A carved section from an eighth century stone cross was unearthed during a dig at St Botolph’s field in Frosterley in Weardale this week.
The discovery was met with great excitement from the archaeologists and volunteers who were digging on the site as part of the Altogether Archaeology project.
Paul Frodsham, historic environment officer at the North Pennines Area of Outstanding Natural Beauty (AONB) Partnership, which is leading the project, said: “This is not the kind of thing that happens every day
“What we have is the left point arm of the cross and by comparison to other crosses elsewhere we know it is Anglo Saxon. The experts who have seen it have all drawn the same conclusion.
“It is made of limestone, which is not a local stone.
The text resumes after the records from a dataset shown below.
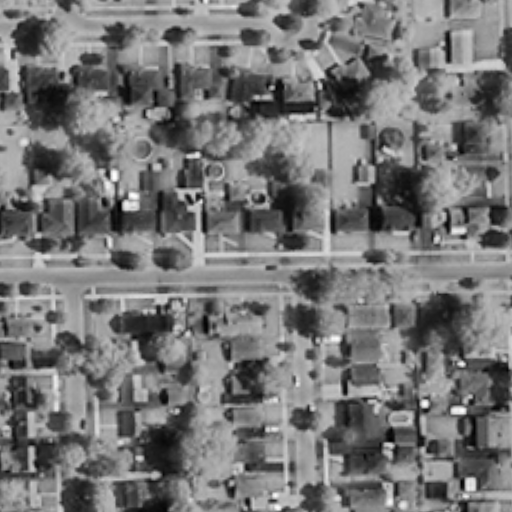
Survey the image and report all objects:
building: (389, 0)
building: (459, 7)
road: (62, 10)
building: (368, 19)
road: (201, 21)
building: (456, 44)
building: (372, 50)
building: (423, 58)
building: (346, 74)
building: (0, 76)
building: (194, 79)
building: (86, 80)
building: (137, 81)
building: (242, 81)
building: (41, 82)
building: (463, 91)
building: (293, 94)
building: (322, 95)
building: (160, 96)
building: (8, 98)
building: (108, 101)
building: (262, 107)
building: (469, 135)
building: (430, 149)
building: (103, 157)
building: (189, 171)
building: (361, 171)
building: (38, 173)
building: (319, 176)
building: (147, 178)
building: (470, 178)
building: (275, 185)
building: (232, 188)
building: (172, 211)
building: (87, 214)
building: (54, 215)
building: (261, 217)
building: (347, 217)
building: (390, 217)
building: (132, 218)
building: (304, 218)
building: (218, 219)
building: (465, 219)
building: (13, 220)
road: (255, 270)
building: (464, 311)
building: (356, 312)
building: (362, 313)
building: (400, 313)
building: (432, 314)
building: (230, 319)
building: (142, 320)
building: (13, 324)
building: (358, 344)
building: (359, 344)
building: (240, 346)
building: (474, 346)
building: (125, 349)
building: (242, 350)
building: (15, 352)
building: (169, 358)
building: (429, 358)
building: (357, 373)
building: (357, 375)
building: (241, 380)
building: (242, 381)
building: (474, 383)
building: (475, 384)
building: (128, 386)
building: (19, 387)
road: (301, 391)
road: (73, 393)
building: (170, 393)
building: (433, 402)
building: (242, 415)
building: (357, 418)
building: (243, 420)
building: (20, 421)
building: (127, 421)
building: (477, 428)
building: (399, 432)
building: (437, 445)
building: (243, 450)
building: (245, 453)
building: (401, 453)
building: (15, 456)
building: (131, 458)
building: (361, 461)
building: (362, 461)
building: (474, 472)
building: (243, 486)
building: (401, 486)
building: (434, 487)
building: (22, 491)
building: (129, 492)
building: (361, 495)
building: (361, 495)
building: (478, 505)
building: (251, 510)
building: (435, 510)
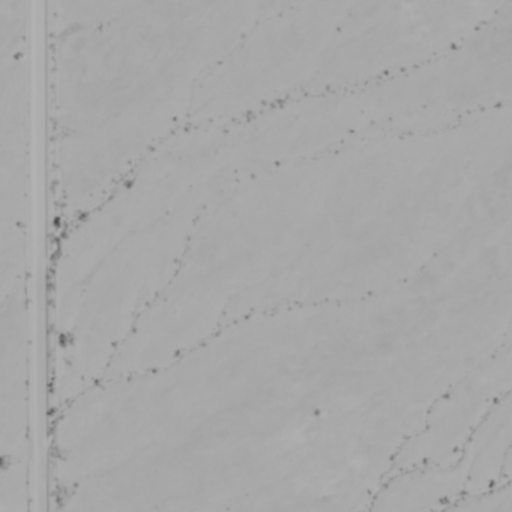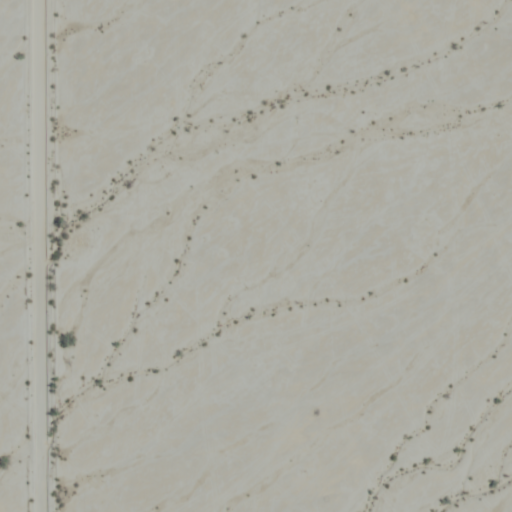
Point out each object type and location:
road: (37, 256)
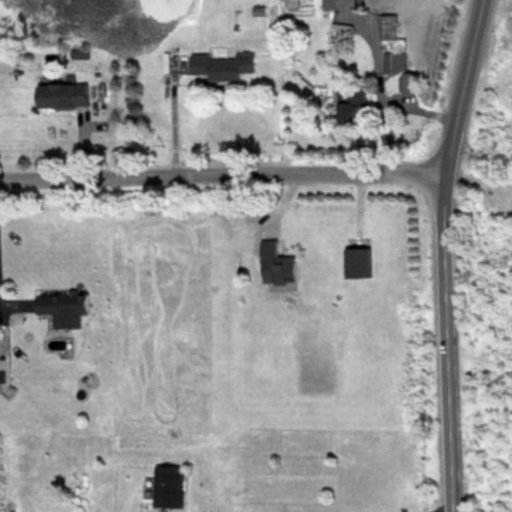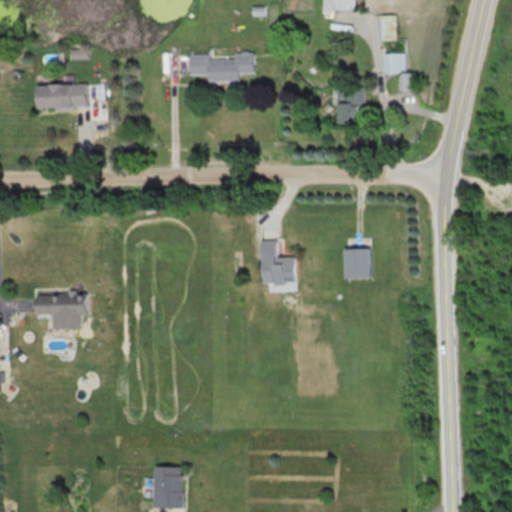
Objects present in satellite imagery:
building: (338, 4)
building: (388, 26)
building: (222, 66)
building: (399, 70)
road: (462, 86)
building: (63, 95)
building: (353, 104)
road: (223, 174)
building: (358, 263)
building: (278, 264)
road: (12, 303)
building: (62, 304)
park: (486, 336)
road: (445, 342)
building: (169, 487)
road: (429, 509)
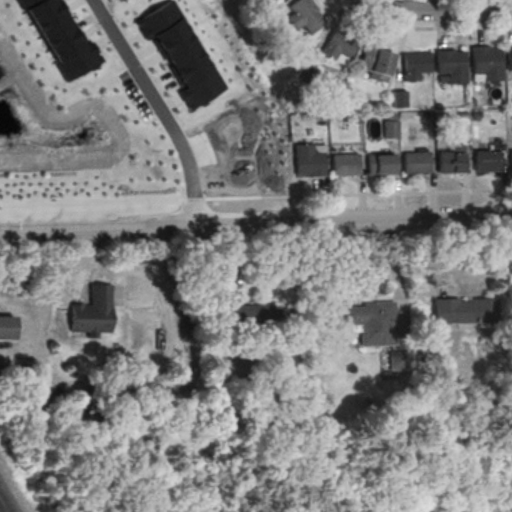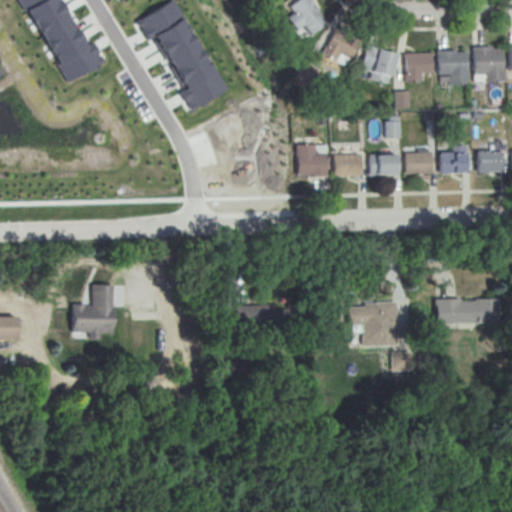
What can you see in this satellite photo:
road: (437, 10)
building: (304, 15)
building: (304, 17)
road: (419, 30)
building: (59, 36)
building: (338, 47)
building: (337, 48)
building: (179, 52)
building: (509, 56)
building: (509, 57)
building: (376, 62)
building: (487, 62)
building: (377, 63)
building: (486, 63)
building: (451, 64)
building: (415, 65)
building: (451, 65)
building: (399, 98)
building: (399, 98)
road: (158, 107)
building: (389, 128)
building: (390, 128)
building: (306, 159)
building: (306, 159)
building: (451, 159)
building: (509, 159)
building: (510, 159)
building: (486, 160)
building: (485, 161)
building: (415, 162)
building: (415, 162)
building: (449, 162)
building: (343, 164)
building: (343, 164)
building: (379, 164)
building: (379, 164)
road: (400, 193)
road: (144, 199)
road: (256, 225)
road: (444, 258)
road: (230, 264)
road: (395, 282)
building: (463, 310)
building: (91, 312)
building: (463, 312)
building: (92, 313)
building: (249, 316)
building: (263, 317)
building: (372, 322)
building: (370, 323)
building: (6, 327)
building: (6, 328)
railway: (6, 500)
railway: (1, 510)
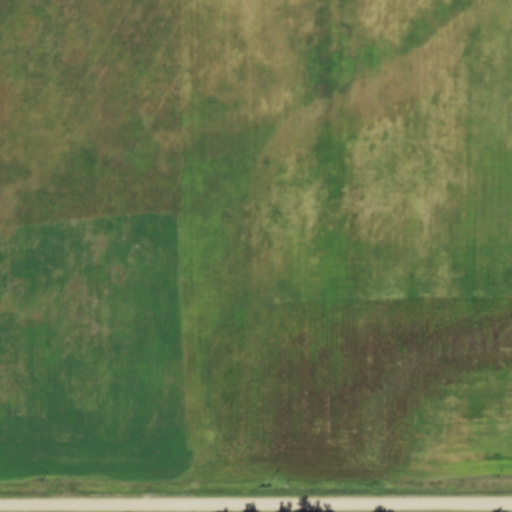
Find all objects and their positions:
road: (256, 507)
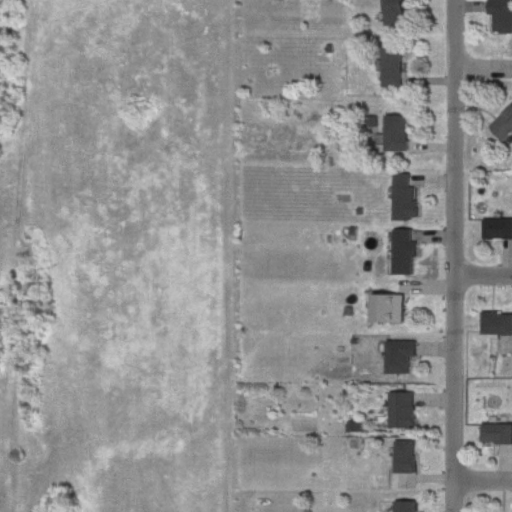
We don’t know for sure where it came from but it is possible it came from Whitby where there is a big Anglo Saxon monastery.”
Mr Frodsham said Frosterley was largely a post-medieval village but recent finds have suggested people lived in the area much earlier.
“The chapel dates back to the 13th century but we suspect it may have earlier origins,” he said.
“We know Frosterley used to be called Bottlingham, which is an Anglo Saxon name. What we have found during our dig is further proof.”
Launched last year, Altogether Archaeology is a three-year project funded by the Heritage Lottery Fund.
It has already attracted more than 500 volunteers who have carried out important work at historic sites across County Durham and Cumbria.
The latest dig has inspired budding archaeologists of all ages, including youngsters from Frosterley Primary School who found fragments of medieval pottery while excavating their own trench today (Wednesday, September 25).
Ten-year-old Izzy Maddison, whose mother, Lucy Pearson, owns the field, said it had been a brilliant day, adding: “I really enjoyed digging and finding all the things.”
Jamie Armstrong, project archaeologist at Durham University, accompanied Mr Frodsham and the volunteers on the dig and said it was wonderful to see people engaging with the past.
“I really enjoy working with volunteers as they are always so eager to learn,” he added.
Other finds include a section of the 13th century chapel’s font carved from Frosterley marble.